[DESCRIPTION OF THE TASK]
Output the listing exactly, leaving nothing out.

>>>>

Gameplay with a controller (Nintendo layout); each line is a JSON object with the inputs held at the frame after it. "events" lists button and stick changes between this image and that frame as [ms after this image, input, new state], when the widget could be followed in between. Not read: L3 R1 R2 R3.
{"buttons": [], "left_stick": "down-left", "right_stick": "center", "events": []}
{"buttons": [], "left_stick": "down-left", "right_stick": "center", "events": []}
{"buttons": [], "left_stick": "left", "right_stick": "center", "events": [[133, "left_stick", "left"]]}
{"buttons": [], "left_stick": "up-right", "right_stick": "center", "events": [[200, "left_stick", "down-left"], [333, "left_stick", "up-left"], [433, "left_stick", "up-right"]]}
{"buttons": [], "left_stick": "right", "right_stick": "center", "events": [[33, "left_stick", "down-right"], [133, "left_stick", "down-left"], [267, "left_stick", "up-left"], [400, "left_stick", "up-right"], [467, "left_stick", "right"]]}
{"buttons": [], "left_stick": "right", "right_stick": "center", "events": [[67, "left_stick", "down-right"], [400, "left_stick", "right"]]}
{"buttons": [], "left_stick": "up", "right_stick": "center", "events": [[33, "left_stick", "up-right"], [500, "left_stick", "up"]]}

<<<<

[EXERCISE RESPONSE]
Gameplay with a controller (Nintendo layout); each line is a JSON object with the inputs held at the frame after it. "events" lists button and stick changes between this image and that frame as [ms after this image, input, new state], when the widget could be followed in between. Not read: L3 R1 R2 R3.
{"buttons": [], "left_stick": "down-left", "right_stick": "center", "events": []}
{"buttons": [], "left_stick": "down-left", "right_stick": "center", "events": []}
{"buttons": [], "left_stick": "left", "right_stick": "center", "events": [[133, "left_stick", "left"]]}
{"buttons": [], "left_stick": "up-right", "right_stick": "center", "events": [[200, "left_stick", "down-left"], [333, "left_stick", "up-left"], [433, "left_stick", "up-right"]]}
{"buttons": [], "left_stick": "right", "right_stick": "center", "events": [[33, "left_stick", "down-right"], [133, "left_stick", "down-left"], [267, "left_stick", "up-left"], [400, "left_stick", "up-right"], [467, "left_stick", "right"]]}
{"buttons": [], "left_stick": "right", "right_stick": "center", "events": [[67, "left_stick", "down-right"], [400, "left_stick", "right"]]}
{"buttons": [], "left_stick": "up", "right_stick": "center", "events": [[33, "left_stick", "up-right"], [500, "left_stick", "up"]]}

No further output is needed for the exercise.